- _THE PROBLEM_:
Which rows below contain the string "picture"? Return each of those rows in full, matching case exactly.

- _DATASET EXTRACT_:
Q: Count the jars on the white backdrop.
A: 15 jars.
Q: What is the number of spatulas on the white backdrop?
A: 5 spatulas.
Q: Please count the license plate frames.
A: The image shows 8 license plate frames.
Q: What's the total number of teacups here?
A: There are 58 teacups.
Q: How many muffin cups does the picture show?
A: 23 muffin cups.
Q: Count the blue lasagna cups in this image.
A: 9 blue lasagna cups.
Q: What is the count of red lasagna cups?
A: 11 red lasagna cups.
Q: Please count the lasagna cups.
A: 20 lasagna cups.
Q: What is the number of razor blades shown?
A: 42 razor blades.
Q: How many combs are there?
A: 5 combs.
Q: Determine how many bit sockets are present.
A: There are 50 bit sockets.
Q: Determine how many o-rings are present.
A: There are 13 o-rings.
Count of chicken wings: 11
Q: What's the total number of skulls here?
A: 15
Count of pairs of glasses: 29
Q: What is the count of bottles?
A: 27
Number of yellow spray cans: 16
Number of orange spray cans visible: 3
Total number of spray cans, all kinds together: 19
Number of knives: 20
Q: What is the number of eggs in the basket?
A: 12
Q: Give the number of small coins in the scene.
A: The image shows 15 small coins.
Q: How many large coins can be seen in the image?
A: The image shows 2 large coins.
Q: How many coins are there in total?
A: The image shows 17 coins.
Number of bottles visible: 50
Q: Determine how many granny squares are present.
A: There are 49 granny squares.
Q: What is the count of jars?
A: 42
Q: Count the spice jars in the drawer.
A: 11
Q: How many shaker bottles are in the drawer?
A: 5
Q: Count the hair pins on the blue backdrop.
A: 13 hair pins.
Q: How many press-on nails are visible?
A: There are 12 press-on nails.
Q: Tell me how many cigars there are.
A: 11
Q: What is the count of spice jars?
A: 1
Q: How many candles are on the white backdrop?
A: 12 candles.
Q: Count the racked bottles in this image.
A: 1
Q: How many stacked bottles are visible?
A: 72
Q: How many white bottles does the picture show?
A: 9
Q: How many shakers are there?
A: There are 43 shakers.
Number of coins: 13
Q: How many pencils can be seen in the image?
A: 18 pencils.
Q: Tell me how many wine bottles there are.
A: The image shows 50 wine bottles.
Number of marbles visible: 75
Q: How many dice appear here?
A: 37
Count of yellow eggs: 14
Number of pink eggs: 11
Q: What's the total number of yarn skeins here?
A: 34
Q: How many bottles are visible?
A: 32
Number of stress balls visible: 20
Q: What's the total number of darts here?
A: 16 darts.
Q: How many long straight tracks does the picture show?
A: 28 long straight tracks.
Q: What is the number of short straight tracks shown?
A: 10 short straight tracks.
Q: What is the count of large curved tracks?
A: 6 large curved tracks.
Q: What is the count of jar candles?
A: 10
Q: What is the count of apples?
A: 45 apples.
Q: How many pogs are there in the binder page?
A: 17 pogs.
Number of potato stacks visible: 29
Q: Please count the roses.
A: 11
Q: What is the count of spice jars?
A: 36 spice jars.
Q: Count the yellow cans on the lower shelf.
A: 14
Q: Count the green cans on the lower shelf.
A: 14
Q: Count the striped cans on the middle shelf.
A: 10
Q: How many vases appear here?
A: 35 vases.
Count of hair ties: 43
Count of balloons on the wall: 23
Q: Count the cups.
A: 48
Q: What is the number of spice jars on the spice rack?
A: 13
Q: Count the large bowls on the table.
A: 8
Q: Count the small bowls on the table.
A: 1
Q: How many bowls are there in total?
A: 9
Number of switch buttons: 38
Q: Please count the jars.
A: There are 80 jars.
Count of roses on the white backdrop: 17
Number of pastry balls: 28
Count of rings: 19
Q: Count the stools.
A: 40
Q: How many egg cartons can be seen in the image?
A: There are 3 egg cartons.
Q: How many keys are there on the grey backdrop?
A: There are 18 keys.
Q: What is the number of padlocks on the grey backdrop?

- _SOLUTION TO THE EXERCISE_:
Q: How many muffin cups does the picture show?
Q: How many white bottles does the picture show?
Q: How many long straight tracks does the picture show?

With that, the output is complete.